111"C1 1t th• outwt tha aftn on• ye.u formal chutth control thould end, but
throughout lti fo,.u.ttv• yean, th• College received algniftcant support ind
~Ndton from th• Congregational chutthea. AJthou,h .it t. now autonomOUI
and non-eectarian, th• CoU.g• tttp«ta thew hbtorkal tift and gives continuing
ncognition to ·•h•m through m•mbenhip ln the Cound1 for H'&hn Education
of t_h• United Chutth of Chrilt. • .
ly th• fall of 1871, the Nm• of the Collep been changed to honor 1n
8rly b.ntPflCtor, William C.rl~on 9 Charlettown, M•1chuwtts, who earlier
that ynr had bestow.cl I gift of S50.000 on the •ti:ugling young college. At th.
time, lt WII th• largest 1ingl• contribution ever m.,de to a weetem ~liege, and. it
wu ,nade unconditaoruilJy, wjth no design that the.name of the Colleg• thould
be changed The College nuffntly has an endowment of $182 million and IIM'ta
v.iued•t·li,28'million . • • •
Carl•ton hM alway·• been a co-edaational institution. The original graduating
ct.. in 181, wu compoeed of one man and one woman who follow.cl simi~r
academic program., C.rldon's.curttnt enJ'Qllment of 1,800 continun to include
Mar~y ~u•I numbt-n of men and women.

Therefore, we essentially had to decrease the scope of content we were hoping to analyze as the only way we could continue is if we transcribed the files by hand (which is extremely time-consuming and labor-intensive). We ended up going with manual transcription and decided to look at the introduction of four colleges of each type: Carleton College, Howard University, University of California Los Angeles, and Windward College. Each manually-transcribed introduction contains the first 500 or so words found in the microfiche. These transcribed files were then ready for sentiment analysis

We used a pre-trained sentiment analysis model from MonkeyLearn. There are dozens of other sentiment analysis software and tools, but MonkeyLearn was the most accessible as others required training your own model and intense coding that none of us were familiar with.

MonkeyLearn is quite simple for sentiment analysis. We just put the transcribed introductions into the text box where MonkeyLearn gave the percentage of the sentiment (either positive or negative). For further details on how to do sentiment analysis on your text, check out this tutorial.

Picture of MonkeyLearn

An example of the sentiment analysis on the UCLA introduction.

Results

Here are the results from the sentiment analysis:

CollegePercentage
Carleton71.3% Positive
Howard97.3% Positive
UCLA53.7% Negative
Winward98.7% Positive
Results

Carleton, Howard, and Winward have all positive sentiments while UCLA has a neutral to negative sentiment.
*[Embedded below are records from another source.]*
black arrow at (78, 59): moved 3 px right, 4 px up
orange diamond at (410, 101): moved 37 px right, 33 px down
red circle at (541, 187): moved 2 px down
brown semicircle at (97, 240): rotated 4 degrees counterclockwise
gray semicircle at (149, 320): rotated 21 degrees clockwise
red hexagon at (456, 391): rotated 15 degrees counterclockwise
It makes sense that most colleges have positive sentiments in their advertising as they want people to attend their college. UCLA, however, is negative which does not make much sense. It may be the fact that UCLA is a popular public school that decided not to spend as much money and time on their advertising compared to their contemporaries. This is just a small sample of the text (roughly 500 words), so it makes us wonder if we had transcribed the entire brochure if would have different results. Moreover, we also are interested to know if there is ever a case when you may not want a positive sentiment in your writing.